Ali Farhadi, CEO of the Allen Institute for AI, sees computer use as a natural first step for agents. “Moving from generating text and images to doing things is the right direction,” he says. “It unlocks business, solves new problems.” He also says the computer screen is “constrained enough that the current state of the technology can actually work,” while still being useful enough that people might adopt it.

Still Experimental, Not Superintelligence

The launch followed online rumors about what OpenAI might reveal. One rumor pointed to an agent-based app after details about Operator appeared on social media before release. Another suggested OpenAI was about to reveal a new superintelligence and brief officials for newly inaugurated President Trump.

The Operator announcement confirms the first rumor, not the second. OpenAI gave MIT Technology Review a preview of Operator, and the takeaway is more practical than sensational: the tool offers an early look at AI models that can take action, but it is not presented as a finished system.

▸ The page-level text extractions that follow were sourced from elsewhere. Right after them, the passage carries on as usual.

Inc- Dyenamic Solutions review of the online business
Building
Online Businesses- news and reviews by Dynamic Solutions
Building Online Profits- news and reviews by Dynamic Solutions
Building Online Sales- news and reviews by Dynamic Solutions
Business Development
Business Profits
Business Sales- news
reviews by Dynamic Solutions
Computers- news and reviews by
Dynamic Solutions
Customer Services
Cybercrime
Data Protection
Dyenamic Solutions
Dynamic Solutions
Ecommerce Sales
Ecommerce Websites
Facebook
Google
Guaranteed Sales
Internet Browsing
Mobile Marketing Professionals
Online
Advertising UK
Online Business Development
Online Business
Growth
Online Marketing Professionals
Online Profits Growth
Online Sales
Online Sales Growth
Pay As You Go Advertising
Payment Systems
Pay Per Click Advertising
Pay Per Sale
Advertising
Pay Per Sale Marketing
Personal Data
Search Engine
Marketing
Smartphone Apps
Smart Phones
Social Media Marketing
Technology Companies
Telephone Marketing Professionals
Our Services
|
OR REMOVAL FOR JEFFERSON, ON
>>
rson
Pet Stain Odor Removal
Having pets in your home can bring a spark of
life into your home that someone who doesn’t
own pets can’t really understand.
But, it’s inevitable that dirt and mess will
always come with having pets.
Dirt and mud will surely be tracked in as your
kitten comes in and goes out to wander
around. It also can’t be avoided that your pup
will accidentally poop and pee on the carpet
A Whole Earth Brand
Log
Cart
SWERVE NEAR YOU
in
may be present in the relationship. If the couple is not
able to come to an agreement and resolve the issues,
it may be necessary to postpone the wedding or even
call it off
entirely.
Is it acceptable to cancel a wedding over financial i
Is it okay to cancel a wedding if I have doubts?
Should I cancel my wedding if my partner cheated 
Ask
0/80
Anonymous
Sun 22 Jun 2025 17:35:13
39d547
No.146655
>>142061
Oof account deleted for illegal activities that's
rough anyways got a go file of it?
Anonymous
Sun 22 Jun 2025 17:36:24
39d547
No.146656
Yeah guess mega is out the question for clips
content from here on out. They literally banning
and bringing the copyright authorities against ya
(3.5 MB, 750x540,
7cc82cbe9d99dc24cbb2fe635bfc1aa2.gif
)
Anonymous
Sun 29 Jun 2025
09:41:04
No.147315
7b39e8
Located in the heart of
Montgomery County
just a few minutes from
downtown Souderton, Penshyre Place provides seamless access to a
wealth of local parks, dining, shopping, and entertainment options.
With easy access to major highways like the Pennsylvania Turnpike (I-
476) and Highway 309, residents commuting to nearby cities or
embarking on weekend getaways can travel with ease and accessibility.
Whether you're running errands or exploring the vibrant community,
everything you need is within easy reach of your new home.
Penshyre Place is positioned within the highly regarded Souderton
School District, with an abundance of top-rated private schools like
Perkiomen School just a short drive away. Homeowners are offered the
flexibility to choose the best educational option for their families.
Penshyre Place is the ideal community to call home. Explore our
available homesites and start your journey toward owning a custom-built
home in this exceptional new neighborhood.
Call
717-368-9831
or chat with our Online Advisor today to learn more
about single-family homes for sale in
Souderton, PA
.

Yash Kumar, a researcher at OpenAI, put the limits plainly: “It’s still early, it still makes mistakes.” OpenAI CEO Sam Altman also pushed back on the superintelligence speculation in a January 20 post: “twitter hype is out of control again,” and “pls chill and cut your expectations 100x!”

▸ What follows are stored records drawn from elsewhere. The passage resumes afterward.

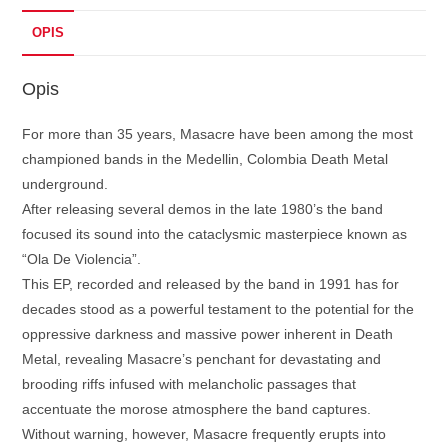
OPIS
Opis
For more than 35 years, Masacre have been among the most
championed bands in the Medellin, Colombia Death Metal
underground.
After releasing several demos in the late 1980’s the band
focused its sound into the cataclysmic masterpiece known as
“Ola De Violencia”.
This EP, recorded and released by the band in 1991 has for
decades stood as a powerful testament to the potential for the
oppressive darkness and massive power inherent in Death
Metal, revealing Masacre’s penchant for devastating and
brooding riffs infused with melancholic passages that
accentuate the morose atmosphere the band captures.
Without warning, however, Masacre frequently erupts into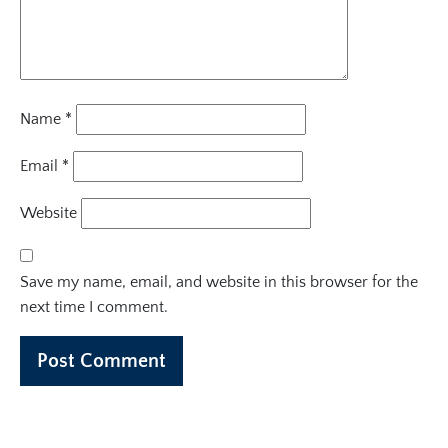
Name
*
Email
*
Website
Save my name, email, and website in this browser for the
next time I comment.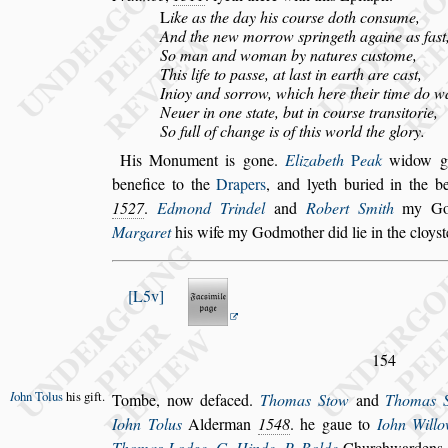
L
ike as the day his cour
s
e doth con
s
ume,
And the new morrow
s
pringeth againe as fa
s
t
So man and woman by natures cu
s
tome,
This life to pa
s
s
e, at la
s
t in earth are ca
s
t,
Inioy and
s
orrow, which here their time do w
Neuer in one
s
tate, but in cour
s
e tran
s
itorie,
So full of change is of this world the glory.
His Monument is gone.
Elizabeth
P
eak
widow 
benefice to the
Drapers
, and lyeth buried in the
be
1527
.
Edmond Trindel
and
Robert Smith
my God
Mar
garet
his wife my Godmother did lie in the cloy
s
t
L5v
154
I
ohn Tolus
his gift.
Tombe, now defaced.
Thomas Stow
and
Thomas 
Iohn Tolus
Alderman
1548
. he gaue
to
Iohn Will
Thomas Lodge
,
G. Hinde
,
P. Bolde
Churchwardens, 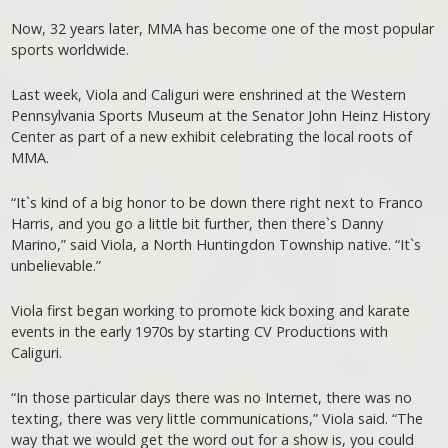
Now, 32 years later, MMA has become one of the most popular
sports worldwide.
Last week, Viola and Caliguri were enshrined at the Western
Pennsylvania Sports Museum at the Senator John Heinz History
Center as part of a new exhibit celebrating the local roots of
MMA.
“It`s kind of a big honor to be down there right next to Franco
Harris, and you go a little bit further, then there`s Danny
Marino,” said Viola, a North Huntingdon Township native. “It`s
unbelievable.”
Viola first began working to promote kick boxing and karate
events in the early 1970s by starting CV Productions with
Caliguri.
“In those particular days there was no Internet, there was no
texting, there was very little communications,” Viola said. “The
way that we would get the word out for a show is, you could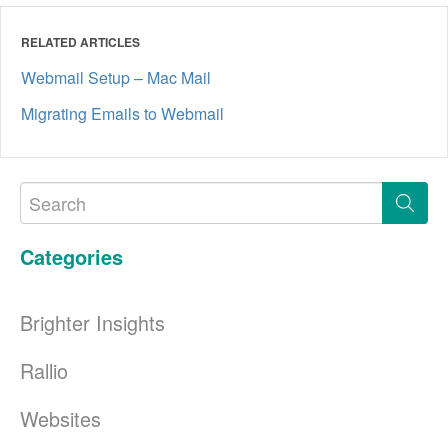
RELATED ARTICLES
Webmail Setup – Mac Mail
Migrating Emails to Webmail
Categories
Brighter Insights
Rallio
Websites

OpenAI says it has tested CUA's safety with red teams. Those tests explored cases where users request unacceptable tasks, where websites include hidden instructions meant to derail the model, and where the model itself breaks down. Casey Chu, another researcher on the team, says, “We’ve trained the model to stop and ask the user for information before doing anything with external side effects.”

What The Demo Shows

To use Operator, a person types instructions into a text box. The task then runs in a remote browser on an OpenAI server, rather than in the browser on the user's own computer. OpenAI says this makes the system more efficient.

That cloud-based approach also allows Operator to run multiple tasks at once, according to Kumar. In a live demo, he asked it to book a table for two at 6.30 p.m. at Octavia in San Francisco using OpenTable. As Operator began working through the website, Kumar said, “As you can see, my hands are off the keyboard.”

During the same demo, Operator was also asked to find four tickets for a Kendrick Lamar show on StubHub and to use a photo of a handwritten shopping list to add items to Instacart. Kumar moved between Operator’s tabs while the tasks continued.

OpenAI is collaborating with businesses including OpenTable, StubHub, Instacart, DoorDash, and Uber. The source does not make the exact nature of those collaborations clear, but Operator appears to suggest preset websites for certain tasks.

The most important signal is not that Operator can do every task perfectly. It is that major AI companies are now building systems around the same target: software that can see a screen, make choices, and ask for help when a task needs confirmation. That makes the browser a central testing ground for the next stage of AI agents.